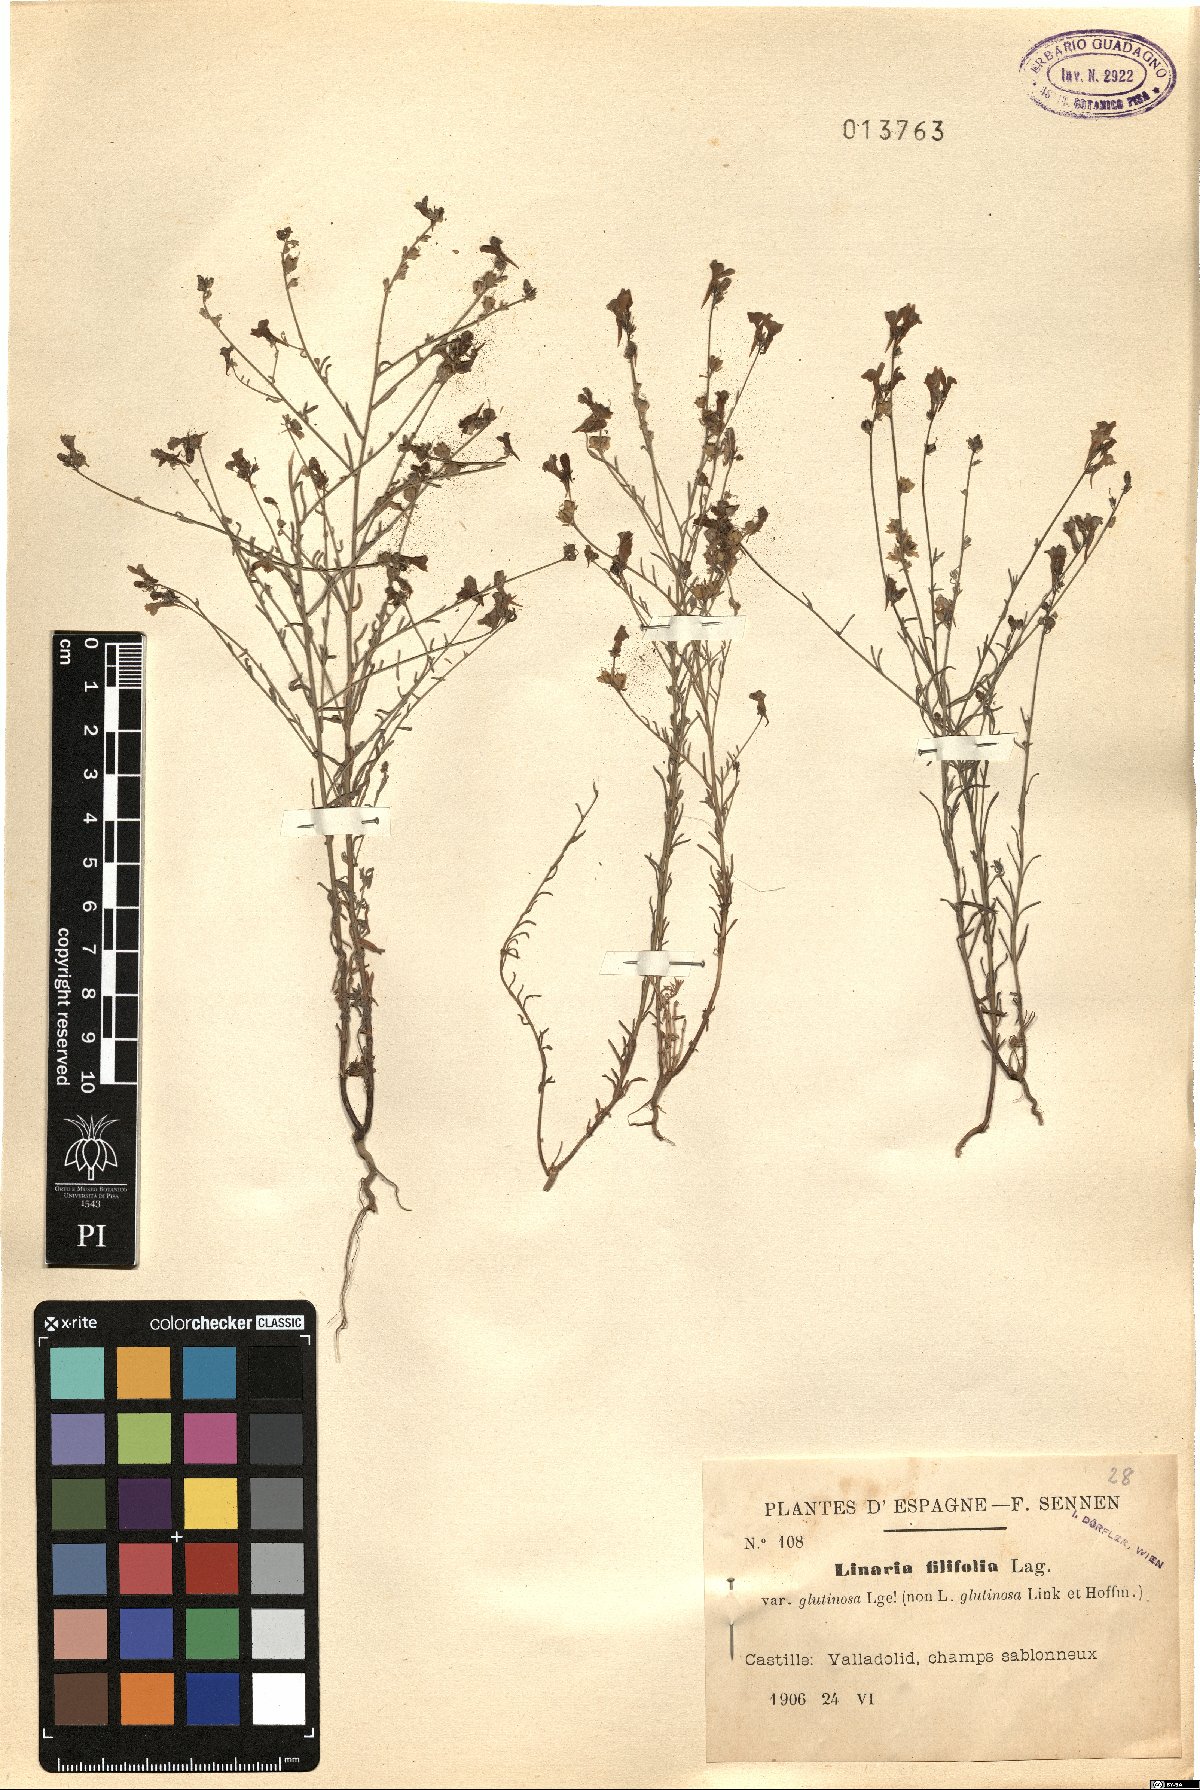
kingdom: Plantae
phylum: Tracheophyta
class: Magnoliopsida
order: Lamiales
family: Plantaginaceae
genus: Linaria
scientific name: Linaria bipunctata
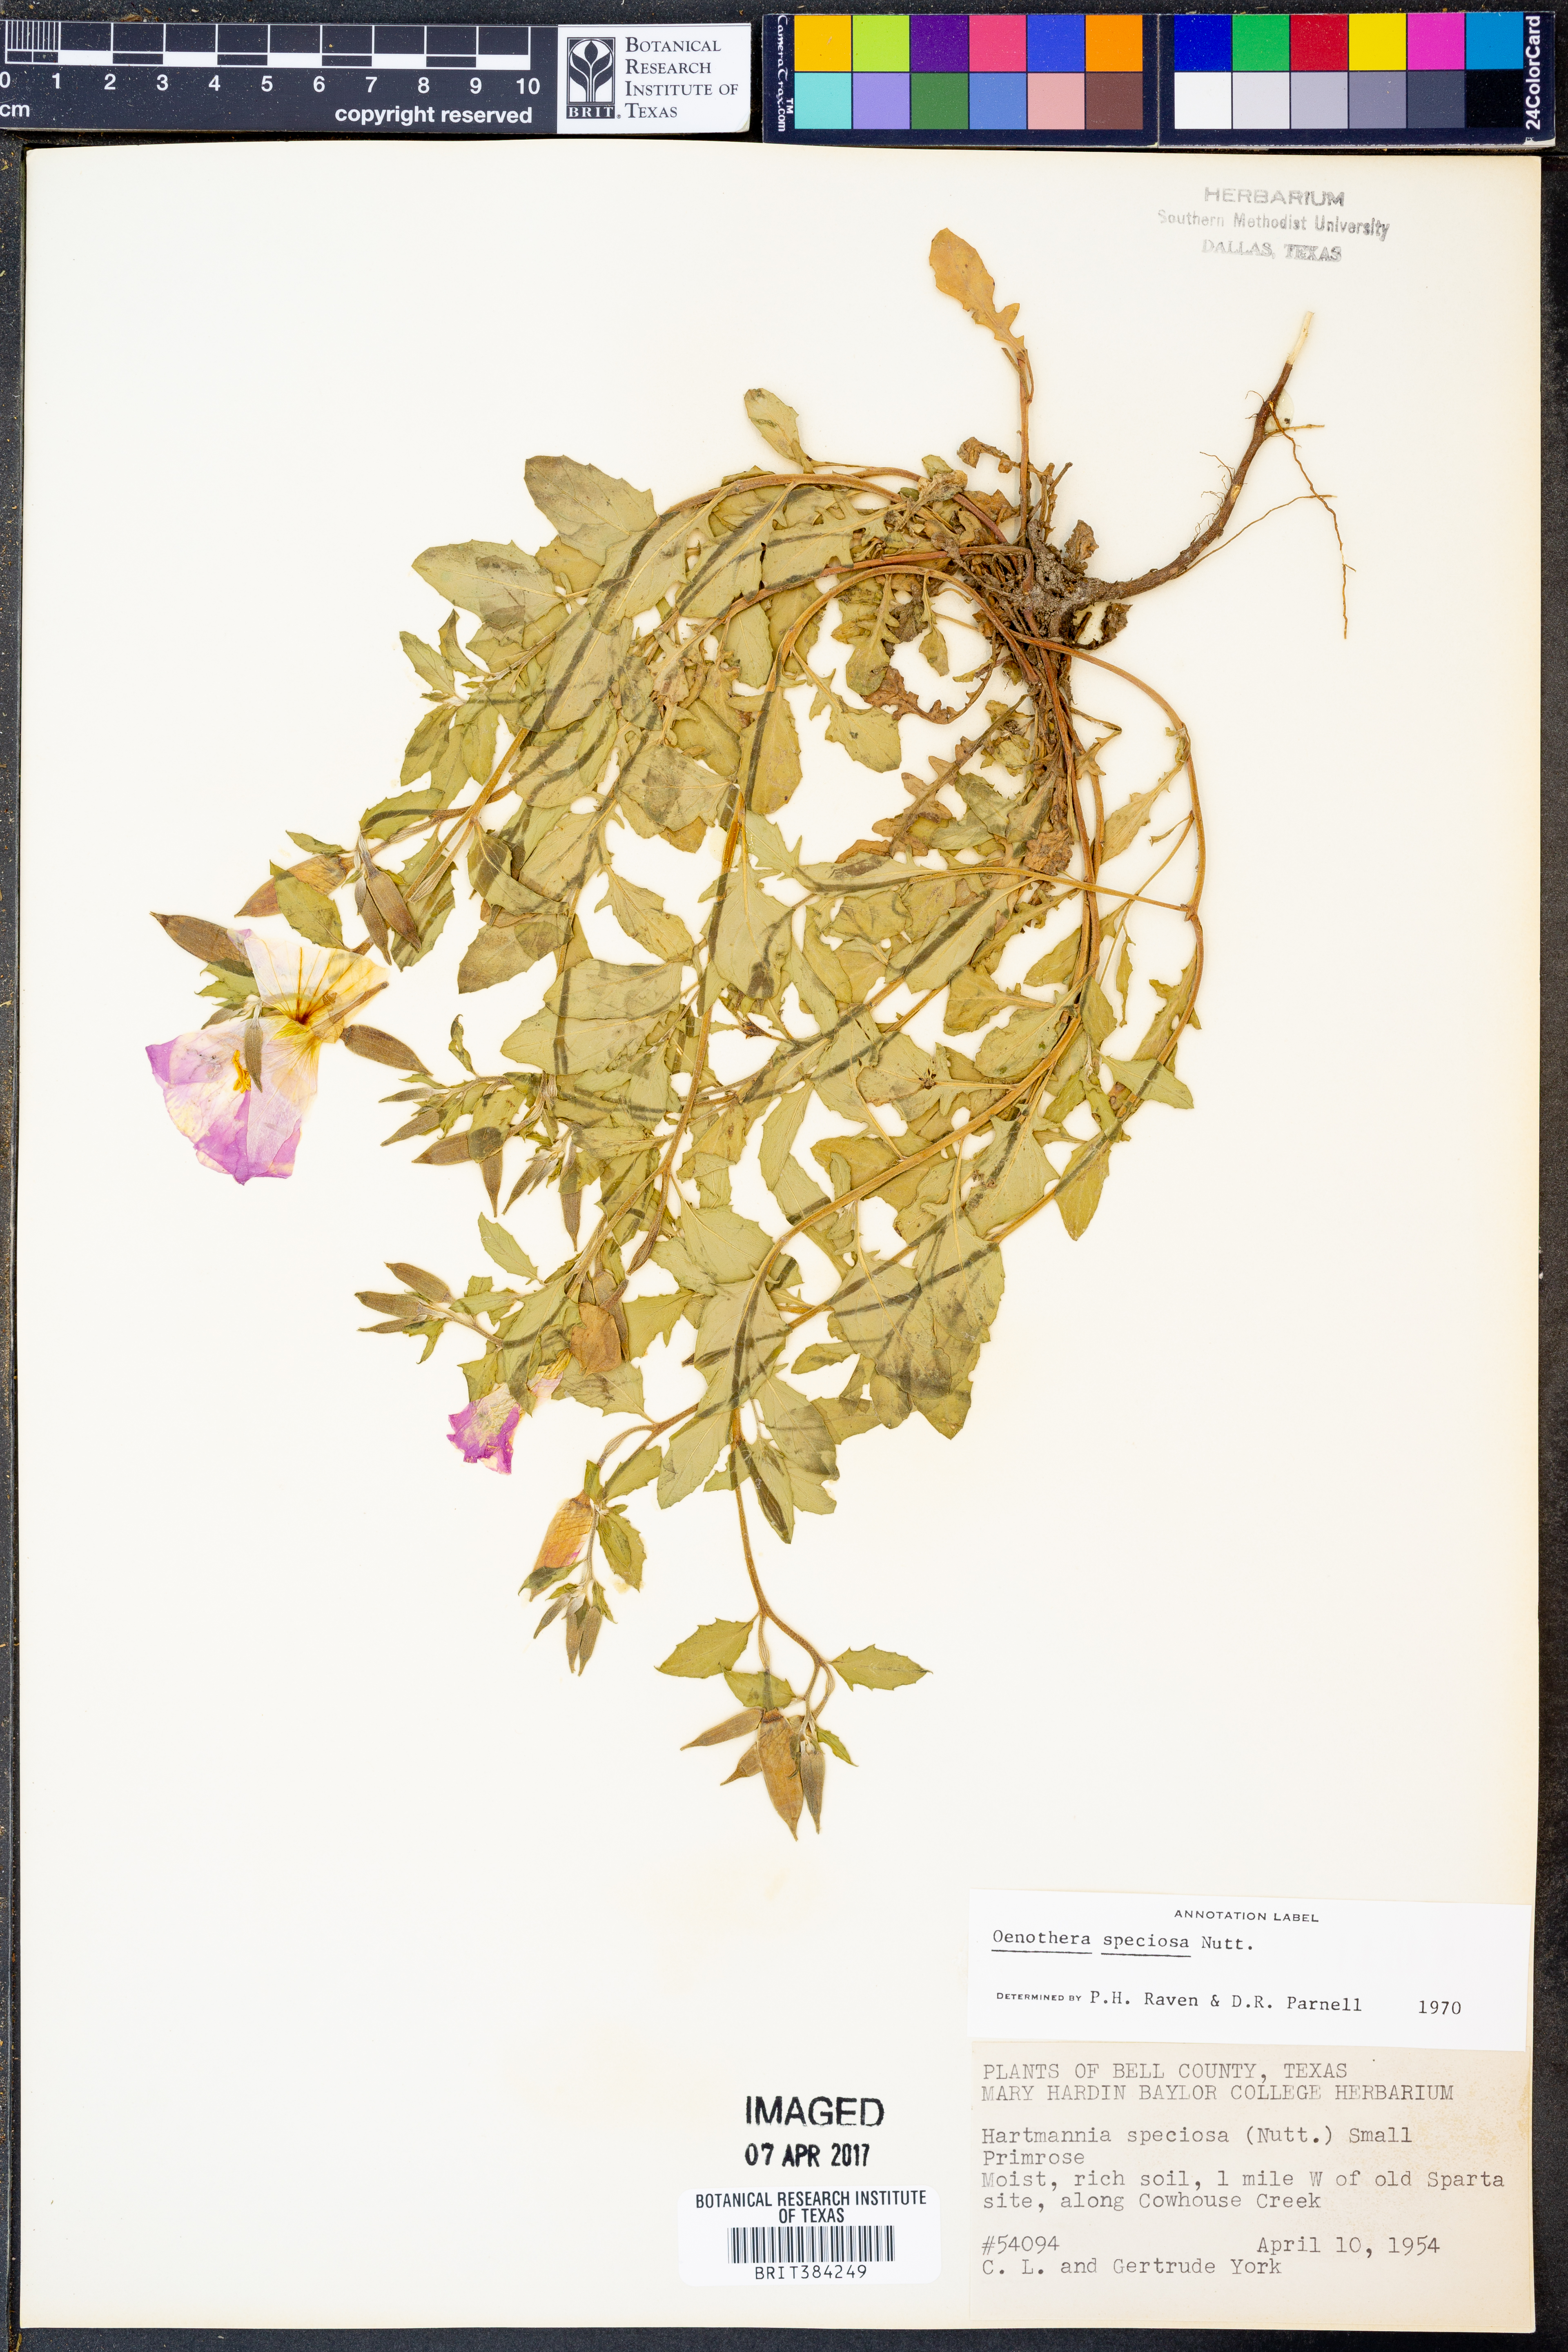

━━━━━━━━

Update the data above so that "scientific name" reads "species", keeping every other line unchanged, and leave the pictures out of your answer.

**ANSWER IN FULL**
kingdom: Plantae
phylum: Tracheophyta
class: Magnoliopsida
order: Lamiales
family: Plantaginaceae
genus: Linaria
species: Linaria bipunctata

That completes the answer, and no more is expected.